═══ RECORD SET ═══

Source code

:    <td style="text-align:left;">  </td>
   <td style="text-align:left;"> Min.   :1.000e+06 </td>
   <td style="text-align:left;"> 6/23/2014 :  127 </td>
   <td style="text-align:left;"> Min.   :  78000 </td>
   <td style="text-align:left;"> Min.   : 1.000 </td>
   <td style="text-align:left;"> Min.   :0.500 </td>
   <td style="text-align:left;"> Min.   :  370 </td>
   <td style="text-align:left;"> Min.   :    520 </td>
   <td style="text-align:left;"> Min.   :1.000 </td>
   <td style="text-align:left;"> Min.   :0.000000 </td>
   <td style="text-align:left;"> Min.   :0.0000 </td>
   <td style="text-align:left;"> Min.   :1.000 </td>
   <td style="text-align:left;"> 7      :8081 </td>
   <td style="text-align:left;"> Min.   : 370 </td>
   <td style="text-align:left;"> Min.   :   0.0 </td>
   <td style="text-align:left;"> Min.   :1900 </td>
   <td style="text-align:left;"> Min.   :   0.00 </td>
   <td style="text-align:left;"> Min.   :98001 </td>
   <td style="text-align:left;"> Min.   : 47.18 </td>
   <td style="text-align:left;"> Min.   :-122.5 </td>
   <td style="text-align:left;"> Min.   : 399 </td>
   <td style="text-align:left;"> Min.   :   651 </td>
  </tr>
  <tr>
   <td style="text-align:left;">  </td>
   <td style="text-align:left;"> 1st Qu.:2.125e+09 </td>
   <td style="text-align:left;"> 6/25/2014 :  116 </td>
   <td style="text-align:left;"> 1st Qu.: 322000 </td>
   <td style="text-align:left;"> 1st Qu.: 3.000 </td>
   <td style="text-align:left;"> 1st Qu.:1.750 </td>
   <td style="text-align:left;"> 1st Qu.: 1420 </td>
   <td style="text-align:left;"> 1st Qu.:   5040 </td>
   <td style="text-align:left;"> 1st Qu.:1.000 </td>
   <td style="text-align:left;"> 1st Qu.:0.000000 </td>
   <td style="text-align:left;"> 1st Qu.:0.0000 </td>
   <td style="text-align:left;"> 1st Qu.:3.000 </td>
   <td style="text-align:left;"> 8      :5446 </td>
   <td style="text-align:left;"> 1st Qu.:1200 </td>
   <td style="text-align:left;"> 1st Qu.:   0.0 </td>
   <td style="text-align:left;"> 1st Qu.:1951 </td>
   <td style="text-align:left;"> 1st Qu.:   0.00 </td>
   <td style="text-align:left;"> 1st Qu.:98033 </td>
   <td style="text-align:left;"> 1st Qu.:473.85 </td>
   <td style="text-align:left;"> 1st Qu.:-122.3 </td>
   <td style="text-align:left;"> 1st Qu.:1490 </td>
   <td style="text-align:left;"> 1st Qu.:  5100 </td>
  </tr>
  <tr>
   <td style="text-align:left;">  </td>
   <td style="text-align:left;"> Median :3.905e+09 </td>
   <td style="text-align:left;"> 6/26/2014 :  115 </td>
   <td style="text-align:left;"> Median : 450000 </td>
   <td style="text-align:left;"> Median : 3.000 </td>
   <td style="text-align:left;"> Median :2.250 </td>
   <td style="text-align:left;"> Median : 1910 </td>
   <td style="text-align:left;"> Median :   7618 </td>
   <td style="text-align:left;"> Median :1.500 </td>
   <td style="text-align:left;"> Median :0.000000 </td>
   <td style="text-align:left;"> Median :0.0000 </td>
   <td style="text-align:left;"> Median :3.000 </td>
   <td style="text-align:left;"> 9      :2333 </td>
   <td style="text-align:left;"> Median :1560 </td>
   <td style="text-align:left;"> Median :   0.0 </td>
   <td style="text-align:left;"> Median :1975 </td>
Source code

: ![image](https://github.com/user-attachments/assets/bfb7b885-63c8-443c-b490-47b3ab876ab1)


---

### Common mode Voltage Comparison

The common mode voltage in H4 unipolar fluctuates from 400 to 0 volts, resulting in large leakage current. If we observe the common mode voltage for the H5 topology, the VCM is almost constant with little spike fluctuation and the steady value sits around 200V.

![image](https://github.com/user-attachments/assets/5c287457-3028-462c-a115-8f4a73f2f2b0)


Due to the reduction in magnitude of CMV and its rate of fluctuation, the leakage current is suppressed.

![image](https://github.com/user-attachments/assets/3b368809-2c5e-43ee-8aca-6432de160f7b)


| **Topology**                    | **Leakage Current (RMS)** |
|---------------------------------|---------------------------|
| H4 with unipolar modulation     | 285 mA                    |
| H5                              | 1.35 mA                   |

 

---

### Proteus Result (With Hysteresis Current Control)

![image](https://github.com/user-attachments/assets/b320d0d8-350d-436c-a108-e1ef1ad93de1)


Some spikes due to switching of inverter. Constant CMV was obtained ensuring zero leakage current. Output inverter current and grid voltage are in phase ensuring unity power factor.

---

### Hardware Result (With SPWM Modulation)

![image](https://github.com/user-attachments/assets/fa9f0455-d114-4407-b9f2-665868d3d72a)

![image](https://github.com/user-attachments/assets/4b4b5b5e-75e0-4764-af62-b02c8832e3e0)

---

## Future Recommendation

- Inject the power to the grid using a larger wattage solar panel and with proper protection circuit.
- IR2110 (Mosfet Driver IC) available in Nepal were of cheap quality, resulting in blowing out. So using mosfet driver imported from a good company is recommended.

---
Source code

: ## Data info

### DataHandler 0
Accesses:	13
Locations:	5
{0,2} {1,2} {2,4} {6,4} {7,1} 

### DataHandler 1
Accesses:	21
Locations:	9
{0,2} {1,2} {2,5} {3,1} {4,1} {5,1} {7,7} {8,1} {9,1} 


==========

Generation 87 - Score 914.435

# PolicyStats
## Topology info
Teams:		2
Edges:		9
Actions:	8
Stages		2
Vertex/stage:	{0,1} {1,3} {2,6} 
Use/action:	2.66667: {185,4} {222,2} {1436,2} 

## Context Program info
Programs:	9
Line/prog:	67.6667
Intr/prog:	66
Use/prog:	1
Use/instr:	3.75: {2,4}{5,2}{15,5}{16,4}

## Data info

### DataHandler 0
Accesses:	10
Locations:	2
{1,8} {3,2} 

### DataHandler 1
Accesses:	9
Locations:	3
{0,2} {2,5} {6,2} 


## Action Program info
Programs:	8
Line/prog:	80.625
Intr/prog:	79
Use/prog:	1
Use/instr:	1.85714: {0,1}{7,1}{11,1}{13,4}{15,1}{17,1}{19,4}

═══

**WRITTEN TASK:** Using the listing above, copy exactly the line that contains "### Proteus Result", the line that contains "- Inject the", and each line that falls between them.

**EXERCISE RESULT:**
### Proteus Result (With Hysteresis Current Control)

![image](https://github.com/user-attachments/assets/b320d0d8-350d-436c-a108-e1ef1ad93de1)


Some spikes due to switching of inverter. Constant CMV was obtained ensuring zero leakage current. Output inverter current and grid voltage are in phase ensuring unity power factor.

---

### Hardware Result (With SPWM Modulation)

![image](https://github.com/user-attachments/assets/fa9f0455-d114-4407-b9f2-665868d3d72a)

![image](https://github.com/user-attachments/assets/4b4b5b5e-75e0-4764-af62-b02c8832e3e0)

---

## Future Recommendation

- Inject the power to the grid using a larger wattage solar panel and with proper protection circuit.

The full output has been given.